MOSAICO
ALEMANHA
Cláudio Weber Abramo, de Berlim
Comentar sobre um país cuja língua não se fala é possível sob uma infinita variedade de circunstâncias ? as quais, contudo, não incluem comentar sobre sua imprensa. Há aqui uma infinidade de órgaos de imprensa, muitos dos quais famosos ? todos, infelizmente, para além do alcance deste observador.
Sendo-me impossível pronunciar coisas minimamente coerentes sobre a imprensa alemã, resta-me falar sobre a cidade de Berlim.
Um dos principais fulcros da extinta Guerra Fria, como todo mundo sabe Berlim passou 50 anos dividida entre uma parte ocidental, pesadamente americanizada, e uma parte oriental, pesadamente russificada. Após a queda do muro, dez anos atrás, a cidade passou a ser alvo de uma pesadíssima operação-reforma. Há uma enorme quantidade de obras em andamento (algumas delas há anos interrompidas), muitas obedientes àquele horrendo estilo de arquitetura monumental à la Oscar Niemeyer que os brasileiros tão bem conhecem.
Uma área prefencial para esse tipo de coisa é o complexo de escritórios de parlamentares, perto do Reichstag. A Chancelaria, ordenada pelo ora caído em desgraça Helmut Kohl, assemelha-se ao mausoléu de Assurbanipal. Os berlinenses se perguntam o tempo todo que raio de troço é aquele, mas nada podem ou querem fazer para impedi-lo.
O governo alemão não tinha dinheiro para reformar a histórica Porta de Brandemburgo, que ficava do lado oriental. Assim, permitiram à Deutsche Telekom que se responsabilizasse ? com o resultado de que, para indignação de muitos, as obras se dão por trás de um enorme painel de tecido com um imenso anúncio da dita companhia. Dizem-me que a invasão da cidade por publicidade decorre da influência norte-americana, e que outras cidades alemãs não sofrem do mesmo mal. Tomara.
Outra história
O lado ocidental da cidade desenvolveu-se como normalmente se desenvolve uma cidade de país rico. Há uma certa tendência ao estático, um tanto burguês. O lado oriental é muito mais interessante, pois os prédios que não foram destruídos nos estágios finais da guerra lá permaneceram, de forma que passear por lá é um prazer muito maior do que andar pelo lado ocidental.

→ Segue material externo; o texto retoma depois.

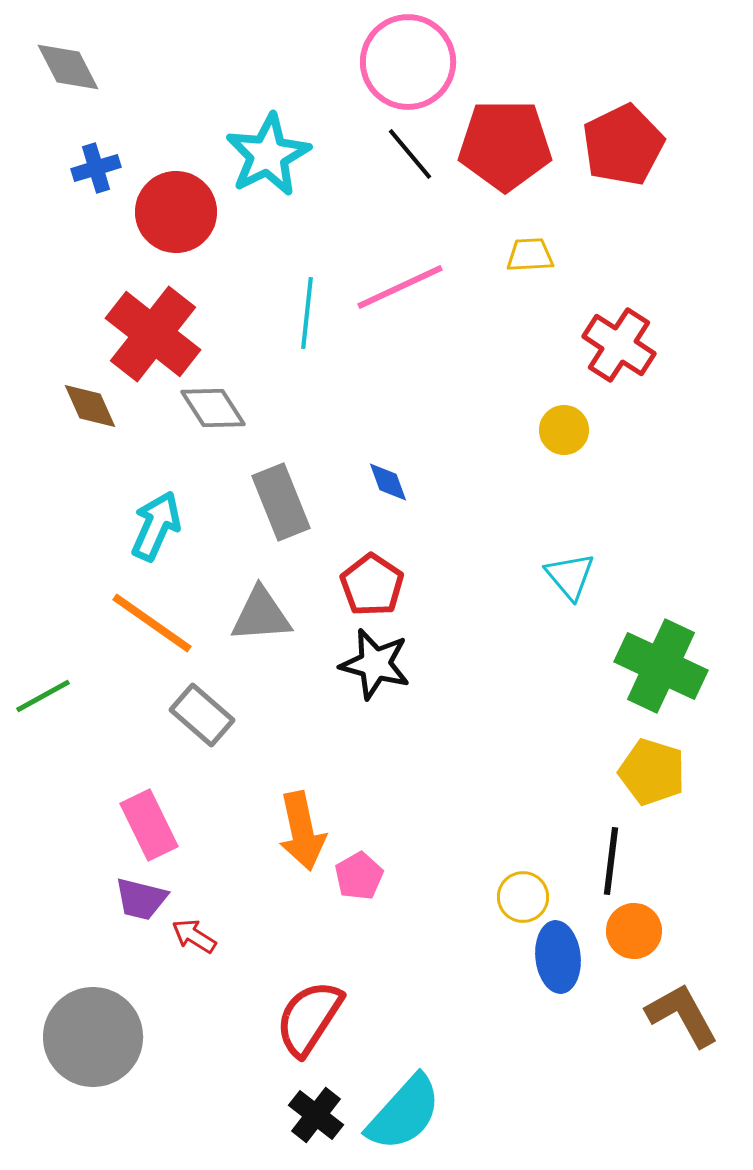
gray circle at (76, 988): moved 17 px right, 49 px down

Outro dia levaram-me à Alexanderplatz, com o intuito de mostrarem um exemplo típico da ocupação urbana da antiga Alemanha Oriental. Senti-me como se estivesse em alguma superquadra comercial de Brasília. As mesmas cores doentias dos painéis que formam as janelas dos edifícios, o mesmo mau gosto (ou falta de gosto) arquitetônico, o mesmo tipo de luminoso, a mesma projeção de uma atmosfera indiferente à vida humana. E anúncios por todo lado, uma adição recente.
De todo modo, em Berlim, como em qualquer cidade de qualquer país europeu, experimenta-se algo que o Novo Mundo jamais poderia oferecer: história. Todos os dias, saio de meu hotel, percorro a Goethestrasse, tomo a Leibnizstrasse à direita, passo pela Schillerstrasse e vou dar na Bismarckstrasse, a qual atravesso para chegar ao local onde estou trabalhando. Uma jornada histórico-literária que se repete por toda a cidade, com diferentes nomes e evocações. Nascer e viver em tal ambiente tem profundas repercussões sobre a perspectiva em relação à vida e ao mundo. Não é Miami.